真に祈るときまるで天と地の間に浮遊してるようだと私は思う。
自分をつなぎとめているものから離れ上にあるモノに身を預ける。
あるいは斜め上から頬をなでる風に身をまかせる。
その状態が祈るということではないかと私は思う。
 
本当に祈るというのは大いなるモノとの対話なのだからどこにも自分を
つなぎ止めることなく浮遊していなければならない。
そうでなければそれは祈りではなく一方的な願い事になる。
決して”聴く”体勢ではなくああしてくれこうしてくれと
命令してるようなものだと思う。
本当の願いあるいは本当に願うとは向こうからやってくるものだと思う。
こちらからのかってな願いではけっしてないと思っている。
かってな願いではないが願わないことには繋がらなことも確かでこの場合の願いは願ではなくて祈りに繋がる願いだと。
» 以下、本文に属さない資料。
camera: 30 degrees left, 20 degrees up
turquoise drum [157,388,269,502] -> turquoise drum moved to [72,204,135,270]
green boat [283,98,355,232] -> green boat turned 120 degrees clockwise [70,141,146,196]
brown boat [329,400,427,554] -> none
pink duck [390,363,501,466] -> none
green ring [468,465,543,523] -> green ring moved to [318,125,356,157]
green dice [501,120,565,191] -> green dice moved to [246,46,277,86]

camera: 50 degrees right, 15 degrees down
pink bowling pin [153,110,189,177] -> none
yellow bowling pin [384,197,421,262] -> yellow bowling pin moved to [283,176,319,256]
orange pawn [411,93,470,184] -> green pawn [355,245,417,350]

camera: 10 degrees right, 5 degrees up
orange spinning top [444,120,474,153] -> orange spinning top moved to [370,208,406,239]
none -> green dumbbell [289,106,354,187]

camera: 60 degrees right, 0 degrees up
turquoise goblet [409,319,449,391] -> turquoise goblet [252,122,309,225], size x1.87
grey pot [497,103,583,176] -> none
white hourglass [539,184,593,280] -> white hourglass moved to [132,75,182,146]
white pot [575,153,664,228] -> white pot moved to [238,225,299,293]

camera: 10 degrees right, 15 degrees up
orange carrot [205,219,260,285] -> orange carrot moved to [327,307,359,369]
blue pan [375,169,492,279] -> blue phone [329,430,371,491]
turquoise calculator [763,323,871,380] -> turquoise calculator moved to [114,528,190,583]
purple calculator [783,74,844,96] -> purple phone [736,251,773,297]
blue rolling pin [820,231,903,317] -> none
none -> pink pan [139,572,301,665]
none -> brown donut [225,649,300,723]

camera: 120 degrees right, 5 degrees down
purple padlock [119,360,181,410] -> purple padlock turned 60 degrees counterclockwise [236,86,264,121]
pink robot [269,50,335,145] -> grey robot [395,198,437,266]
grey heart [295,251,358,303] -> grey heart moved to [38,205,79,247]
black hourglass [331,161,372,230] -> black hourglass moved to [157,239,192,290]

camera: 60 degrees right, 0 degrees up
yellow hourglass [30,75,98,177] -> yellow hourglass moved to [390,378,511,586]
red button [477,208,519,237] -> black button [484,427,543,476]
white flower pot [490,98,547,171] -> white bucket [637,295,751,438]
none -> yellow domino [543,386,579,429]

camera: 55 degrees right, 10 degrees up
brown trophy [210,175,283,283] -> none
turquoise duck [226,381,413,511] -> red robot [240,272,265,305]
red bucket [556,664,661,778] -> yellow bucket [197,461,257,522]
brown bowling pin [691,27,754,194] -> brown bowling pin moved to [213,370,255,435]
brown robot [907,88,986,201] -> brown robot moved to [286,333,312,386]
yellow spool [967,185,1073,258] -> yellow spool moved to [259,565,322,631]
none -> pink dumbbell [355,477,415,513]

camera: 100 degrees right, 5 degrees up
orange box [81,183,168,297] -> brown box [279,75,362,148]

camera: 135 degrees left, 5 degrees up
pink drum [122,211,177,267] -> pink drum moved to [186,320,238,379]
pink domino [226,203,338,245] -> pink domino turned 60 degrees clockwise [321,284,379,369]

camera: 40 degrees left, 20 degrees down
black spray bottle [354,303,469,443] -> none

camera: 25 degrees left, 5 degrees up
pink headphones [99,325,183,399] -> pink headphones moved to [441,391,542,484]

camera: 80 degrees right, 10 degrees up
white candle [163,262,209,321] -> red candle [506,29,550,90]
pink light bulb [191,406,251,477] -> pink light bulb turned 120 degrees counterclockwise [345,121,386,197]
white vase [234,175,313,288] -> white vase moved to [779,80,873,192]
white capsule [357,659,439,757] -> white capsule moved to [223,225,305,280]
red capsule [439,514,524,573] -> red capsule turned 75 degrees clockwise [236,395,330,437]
誰の思想にも頼らずたった独り”向こう”のコトバに”こちら”のことばを合わせる。
ここにしか”祈り”はないと思っている。
 
そんななかたまたま観た「SWITCHインタビュー達人達」(NHK)の中で船越桂(彫刻家)が作品『水に映る月蝕』の説明で彼が言った”祈り”と言う言葉がとても印象に残った。
『この腕が翼ってわけではないんですけど、お腹の丸みと手の形で浮いている姿に思えてひとつ考え方のヒントになって祈るっていうのはこう現実から少し離れられるあるいは大地から離れるという姿をとれば「祈る」ということにならないかなと思った。』